Bencana itu terasa menjadi dekat, dan hati menjadi turut larut dalam isak kesedihan yang berada puluhan kilometer dari Jakarta. Dan di dalam ruang kerja, di balik kekokohan struktur bangunan dan di hadapan seperangkat elektronik buah karya manusia….hati pun ikut terguncang.
Bukankah peradaban kita saat ini telah menciptakan banyak ilmuwan dan insinyur dalam jumlah yang tidak pernah terbayangkan di masa lalu? Bukankah peradaban kita telah begitu tinggi menjelajahi angkasa luar, menyelami arti misteri alam mikroskopi? Lalu kemanakah perginya ilmu pengetahuan dan teknologi yang sudah tertempa ribuan tahun itu dalam menjawab misteri alam bernama bencana ini?
Bila berkaca ke diri sendiri. Kemanakah kesombongan terhadap pencapaian akal dan karir selama ini? Kemanakah rasa aman dari lindungan beton baja saat sibuk mengurus pekerjaan? Semua lenyap. Bahkan saat gempa susulan, semua orang lari ketakutan, karena tiba-tiba saja kematian itu teramat sangat dekat.
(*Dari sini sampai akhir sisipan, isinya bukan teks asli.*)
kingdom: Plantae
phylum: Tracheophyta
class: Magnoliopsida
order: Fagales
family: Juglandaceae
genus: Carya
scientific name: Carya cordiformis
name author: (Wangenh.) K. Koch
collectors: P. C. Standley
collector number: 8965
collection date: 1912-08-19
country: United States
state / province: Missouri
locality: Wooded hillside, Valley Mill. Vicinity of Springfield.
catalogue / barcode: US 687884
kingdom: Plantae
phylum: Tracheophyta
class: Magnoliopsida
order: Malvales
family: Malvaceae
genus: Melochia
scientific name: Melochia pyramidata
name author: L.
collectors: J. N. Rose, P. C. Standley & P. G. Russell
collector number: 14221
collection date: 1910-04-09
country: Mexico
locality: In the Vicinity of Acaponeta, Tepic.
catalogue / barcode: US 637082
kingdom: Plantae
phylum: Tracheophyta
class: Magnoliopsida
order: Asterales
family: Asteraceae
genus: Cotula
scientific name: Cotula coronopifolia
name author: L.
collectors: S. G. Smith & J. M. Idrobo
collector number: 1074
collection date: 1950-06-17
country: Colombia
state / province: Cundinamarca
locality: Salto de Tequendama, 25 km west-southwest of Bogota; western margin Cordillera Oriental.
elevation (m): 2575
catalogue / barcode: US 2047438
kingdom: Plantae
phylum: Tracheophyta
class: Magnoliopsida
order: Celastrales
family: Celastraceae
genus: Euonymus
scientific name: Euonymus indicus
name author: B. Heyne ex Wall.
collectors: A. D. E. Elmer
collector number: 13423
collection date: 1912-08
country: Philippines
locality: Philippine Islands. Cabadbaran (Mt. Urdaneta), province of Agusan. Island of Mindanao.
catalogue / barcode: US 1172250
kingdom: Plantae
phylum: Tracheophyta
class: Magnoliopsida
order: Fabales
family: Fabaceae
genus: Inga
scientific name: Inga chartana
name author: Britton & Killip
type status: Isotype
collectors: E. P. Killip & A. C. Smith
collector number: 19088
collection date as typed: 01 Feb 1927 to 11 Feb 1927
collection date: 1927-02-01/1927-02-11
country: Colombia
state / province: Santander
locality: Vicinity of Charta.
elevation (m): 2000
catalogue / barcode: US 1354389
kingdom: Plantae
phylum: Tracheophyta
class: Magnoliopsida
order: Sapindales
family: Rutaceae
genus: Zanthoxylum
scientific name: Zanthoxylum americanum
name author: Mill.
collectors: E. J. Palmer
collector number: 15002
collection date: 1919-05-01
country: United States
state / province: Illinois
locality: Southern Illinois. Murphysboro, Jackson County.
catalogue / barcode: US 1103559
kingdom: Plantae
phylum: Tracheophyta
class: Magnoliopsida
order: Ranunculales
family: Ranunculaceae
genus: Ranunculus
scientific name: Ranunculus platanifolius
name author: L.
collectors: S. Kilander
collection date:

Betapa mulia ratusan orang yang menjadi korban, dan ribuan sanak keluarga yang meratapinya. Semoga Tuhan mengampuni segala dosa selama hidup. Karena lewat mereka, pasti banyak pula hati yang terketuk:bahwa dibalik segala kemajuan peradaban ini, manusia tetap-lah manusia, makhluk yang lemah dan selalu akan tunduk pada iradah-Nya. Dan sesungguhnya, segala pencapaian itu sangat rapuh adanya.